Thanks Roger. Congratulations. Now is this the wrong time to ask what does it all mean for his tennis? Is this the end of an era. Have you given up the tennis ghost?
Roger says not. He says that he is as committed as ever. But my personal view is that something got permanently broken at Wimbledon last year. Oh we saw the symptoms in Australia this year but that was just a re-opening of a deep wound, a permanent scar to the psyche. It's one thing to lose to Rafa on clay, or on any other surface for that matter. But not on grass. That was the last straw.
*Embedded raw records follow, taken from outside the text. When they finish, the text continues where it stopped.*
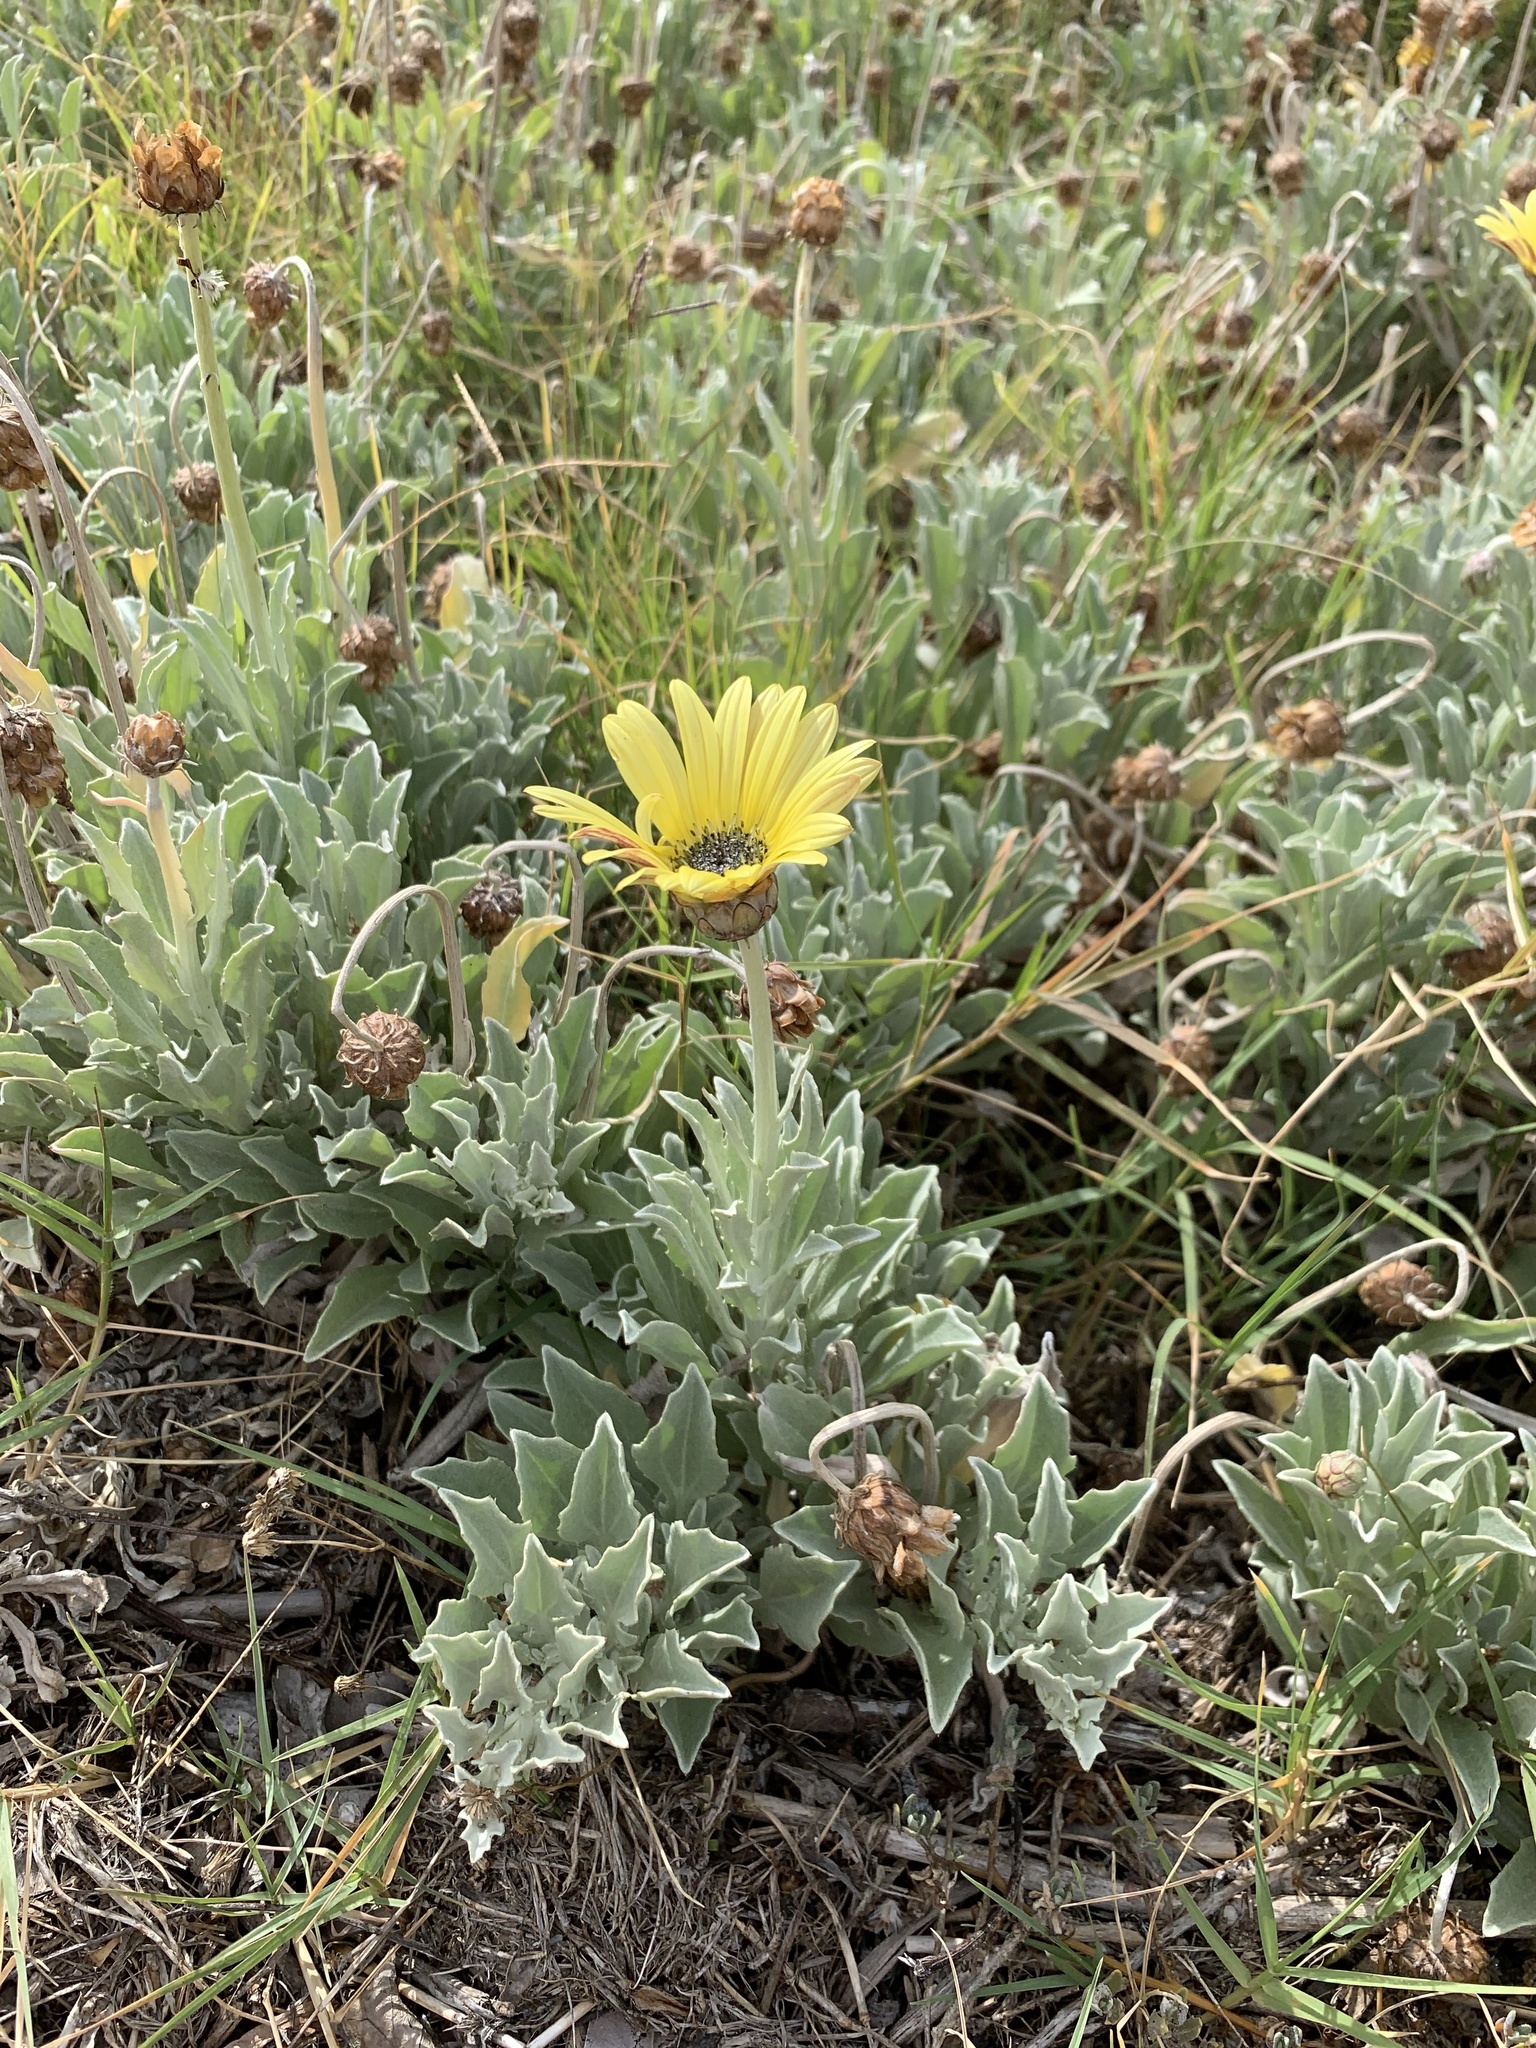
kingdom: Plantae
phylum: Tracheophyta
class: Magnoliopsida
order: Asterales
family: Asteraceae
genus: Arctotis
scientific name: Arctotis stoechadifolia
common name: African daisy
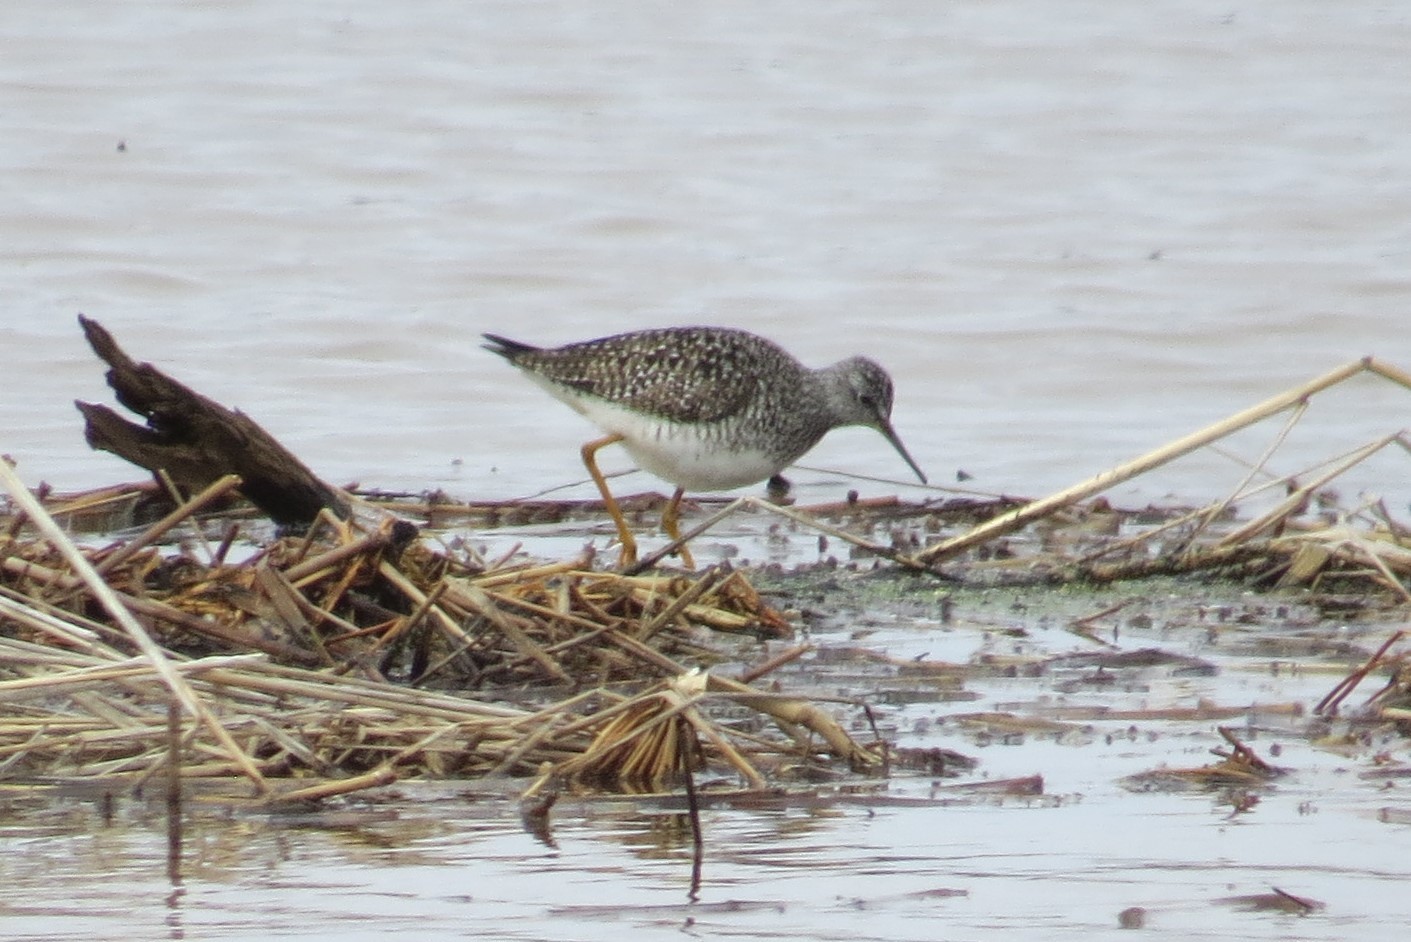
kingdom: Animalia
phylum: Chordata
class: Aves
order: Charadriiformes
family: Scolopacidae
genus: Tringa
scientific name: Tringa flavipes
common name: Lesser yellowlegs
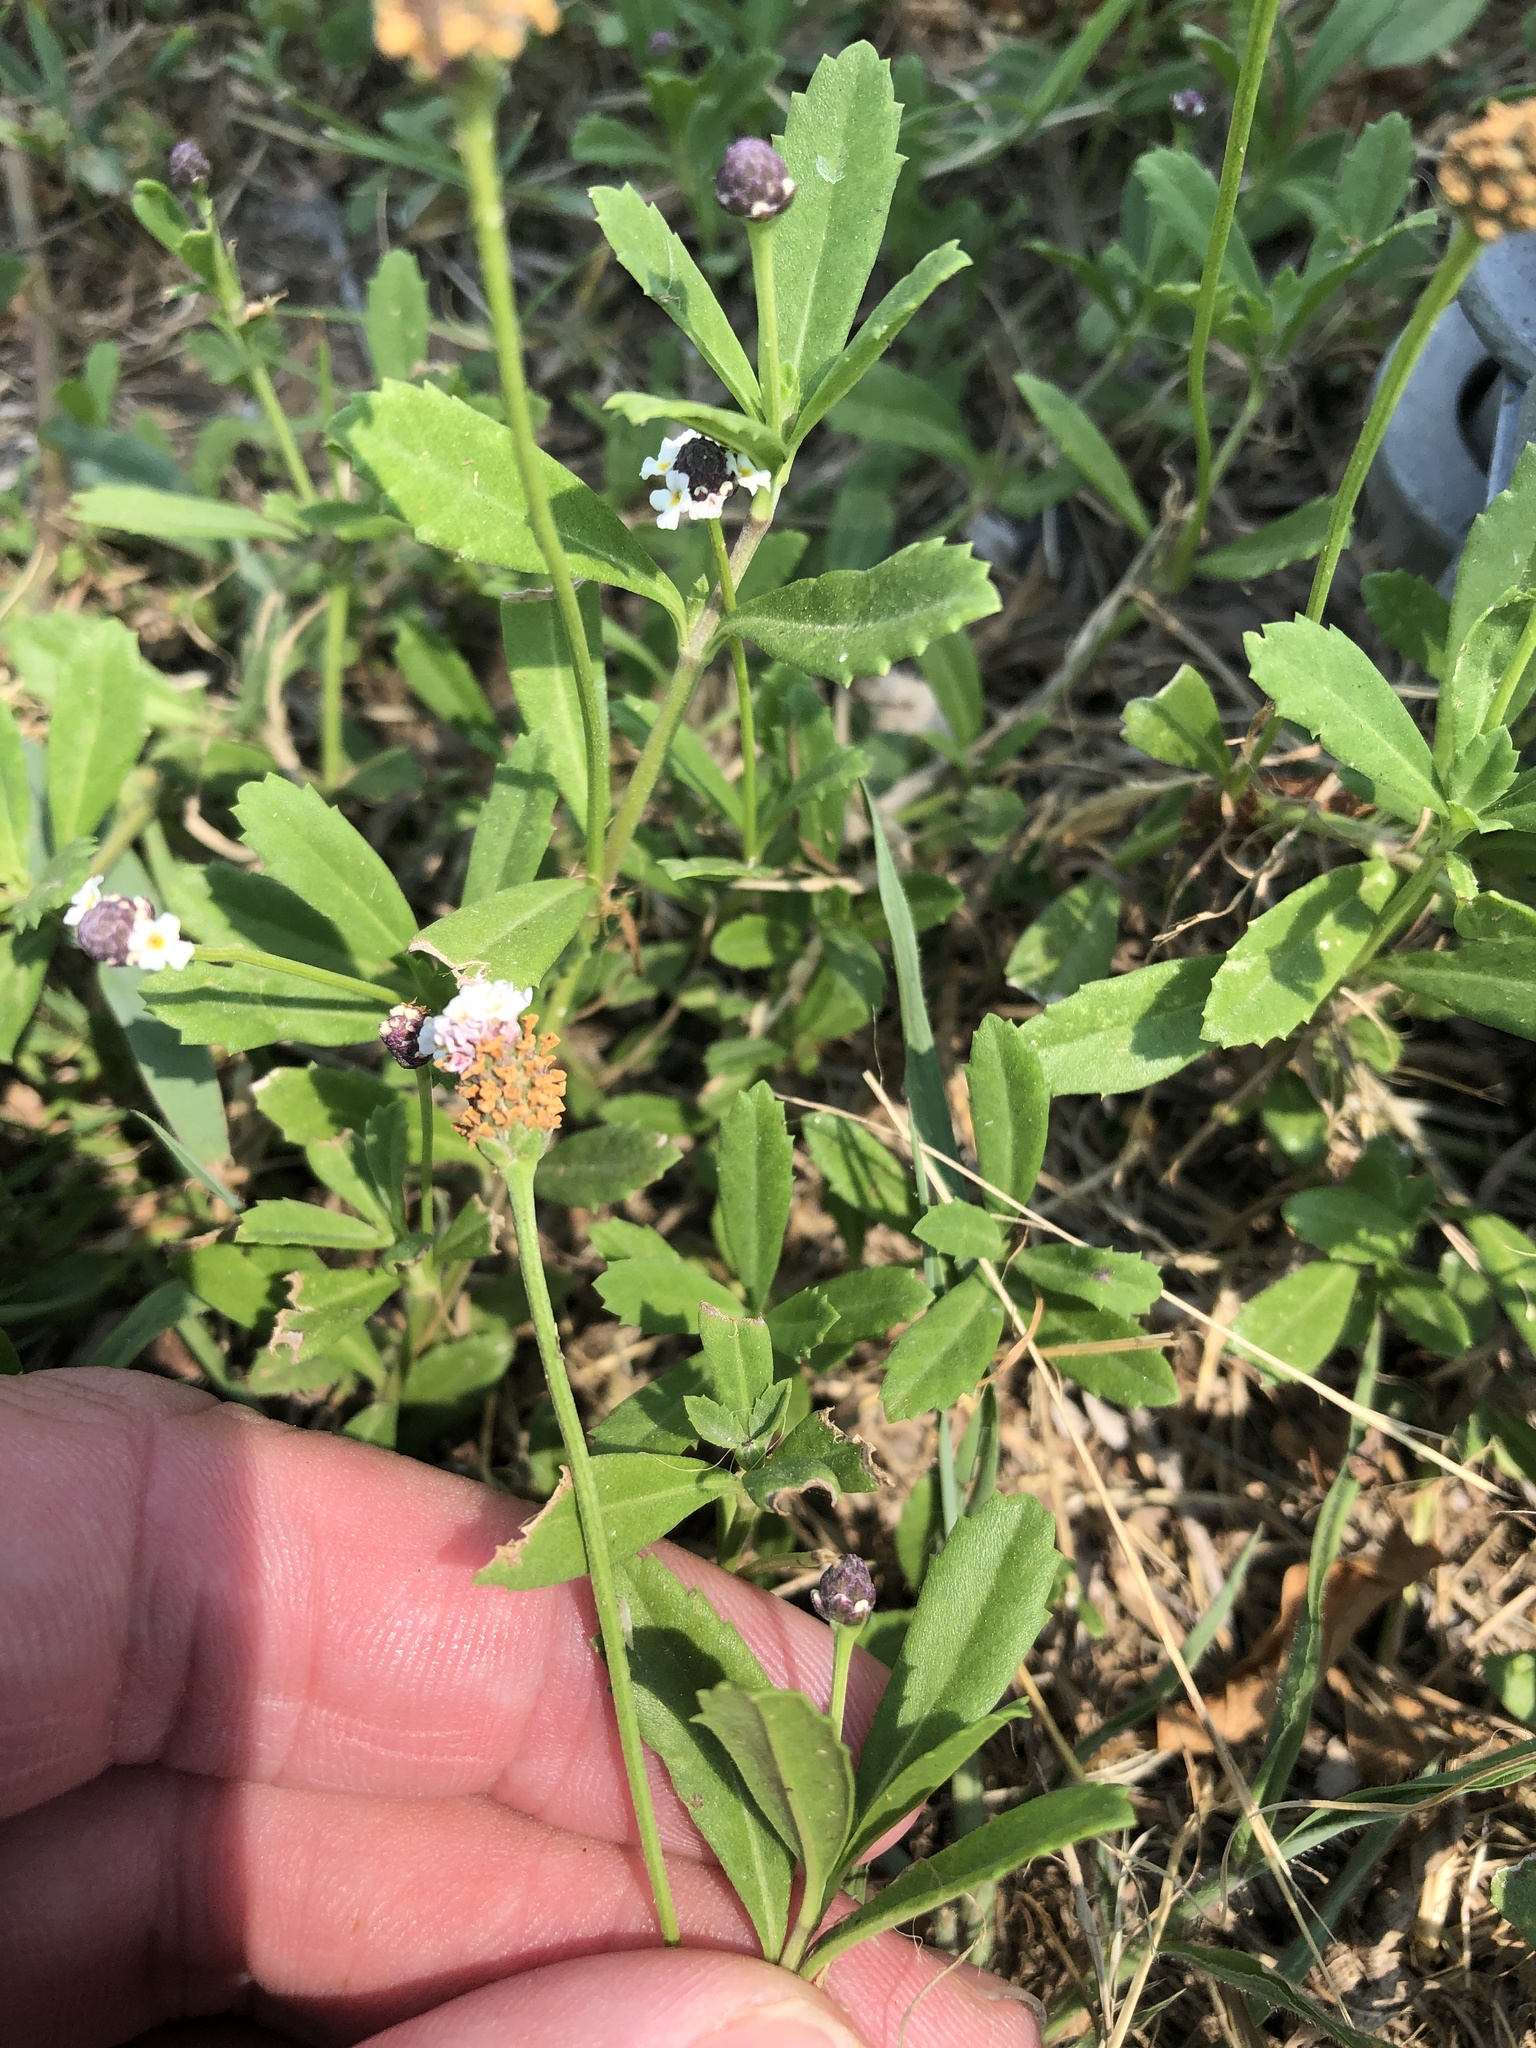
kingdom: Plantae
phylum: Tracheophyta
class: Magnoliopsida
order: Lamiales
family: Verbenaceae
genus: Phyla
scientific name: Phyla nodiflora
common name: Frogfruit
That is the wound that will never heal.
Roger will go into the pages of history as having accomplished so much, having come so close, having given his all to the sport. But my deepest fear is that it won't be enough. Sampras' record will stand.
I would love to be wrong. I would give anything to be wrong. And on this supposedly the happiest day of his life, I'm sounding as if I am attending a wake. It is, in a fashion. A wake for a career that seems to be sputtering to a close.
Two moments have recently cemented this impression. No, it was not Roger flinging a racket into the stands in Miami. That was just a symptom of something broken. And I ain't referring to the racket.
No, the first moment was when Darren Cahill publicly declined the offer to become his coach. The second was when John McEnroe offered his services. The first brought me close to tears. The second had me in stitches. What the heck does John McEnroe have to offer Roger Federer at this stage of the game? John couldn't even produce a winning Davis Cup team. His far more disciplined brother has done a fantastic job of spearheading Team USA. John is better off focusing his attention on how to get back the money he recently lost investing in a Ponzi art scheme. He is so not worth the paycheck, although he apparently needs it. [And I am the only one who was spooked by how much he resembles his ex-wife's drug-addled half-brother?]
If Roger is happy, then I am happy for him. And my congratulations are sincere.
But I do not wish to be toyed with. If he is not serious about tennis, if he is choosing to take his life in a different direction, more power to him. But he has no right to lead me on with airy promises of commitment to the sport.
I've written before about the disappearance of Lleyton Hewitt from the sport after he got his trophy wife and two children. Well, I don't mean to diss her but Mirka ain't no trophy. And while she seems to have adequately managed and supported her man, I have always wondered whether it was in Roger's best interests to be enveloped in such a mammary cocoon.
But at the end of the day, Roger is far closer to the end of his career than he is to the beginning of it. If he can stay hungry enough to pull off a Slam or two more, I would fly to Switzerland to thank him in person. If he does not, he can still look back on a career that has seen its share of stunning accomplishments and for which I am humbly impressed. Roger has much of which to be proud, and that includes a loyal wife and a baby on the way. And those are both good things. And for those, I congratulate him as well.